### Given instruction
Copy word for word the stretch of the records from the line containing "(Friday): time range?" through the line containing "7:45 AM to 9:30 AM", and nothing else.

### Exercise material
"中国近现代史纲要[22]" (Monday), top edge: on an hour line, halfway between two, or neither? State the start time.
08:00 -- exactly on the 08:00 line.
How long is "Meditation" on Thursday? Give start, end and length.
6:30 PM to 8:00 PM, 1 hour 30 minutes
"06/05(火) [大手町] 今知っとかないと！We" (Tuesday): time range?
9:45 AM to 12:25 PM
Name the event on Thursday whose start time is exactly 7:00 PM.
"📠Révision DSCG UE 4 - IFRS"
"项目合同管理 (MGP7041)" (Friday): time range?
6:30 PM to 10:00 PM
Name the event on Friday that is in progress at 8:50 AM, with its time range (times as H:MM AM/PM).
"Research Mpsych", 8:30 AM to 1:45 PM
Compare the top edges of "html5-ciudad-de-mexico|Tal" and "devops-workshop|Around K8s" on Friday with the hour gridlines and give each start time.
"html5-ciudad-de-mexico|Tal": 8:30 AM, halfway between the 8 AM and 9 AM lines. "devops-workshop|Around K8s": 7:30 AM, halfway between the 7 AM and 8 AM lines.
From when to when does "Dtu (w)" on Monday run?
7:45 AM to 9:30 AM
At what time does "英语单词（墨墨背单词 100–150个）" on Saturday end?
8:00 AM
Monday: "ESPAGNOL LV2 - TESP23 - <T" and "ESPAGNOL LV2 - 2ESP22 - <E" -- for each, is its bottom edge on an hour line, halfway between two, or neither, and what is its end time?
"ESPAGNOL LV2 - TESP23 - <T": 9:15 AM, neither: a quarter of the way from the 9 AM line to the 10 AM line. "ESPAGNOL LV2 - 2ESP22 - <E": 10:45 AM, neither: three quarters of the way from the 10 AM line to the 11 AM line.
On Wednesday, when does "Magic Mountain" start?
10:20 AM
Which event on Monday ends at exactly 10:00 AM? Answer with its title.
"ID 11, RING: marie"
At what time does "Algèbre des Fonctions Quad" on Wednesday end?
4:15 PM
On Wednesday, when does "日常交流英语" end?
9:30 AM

### Response to the task
"项目合同管理 (MGP7041)" (Friday): time range?
6:30 PM to 10:00 PM
Name the event on Friday that is in progress at 8:50 AM, with its time range (times as H:MM AM/PM).
"Research Mpsych", 8:30 AM to 1:45 PM
Compare the top edges of "html5-ciudad-de-mexico|Tal" and "devops-workshop|Around K8s" on Friday with the hour gridlines and give each start time.
"html5-ciudad-de-mexico|Tal": 8:30 AM, halfway between the 8 AM and 9 AM lines. "devops-workshop|Around K8s": 7:30 AM, halfway between the 7 AM and 8 AM lines.
From when to when does "Dtu (w)" on Monday run?
7:45 AM to 9:30 AM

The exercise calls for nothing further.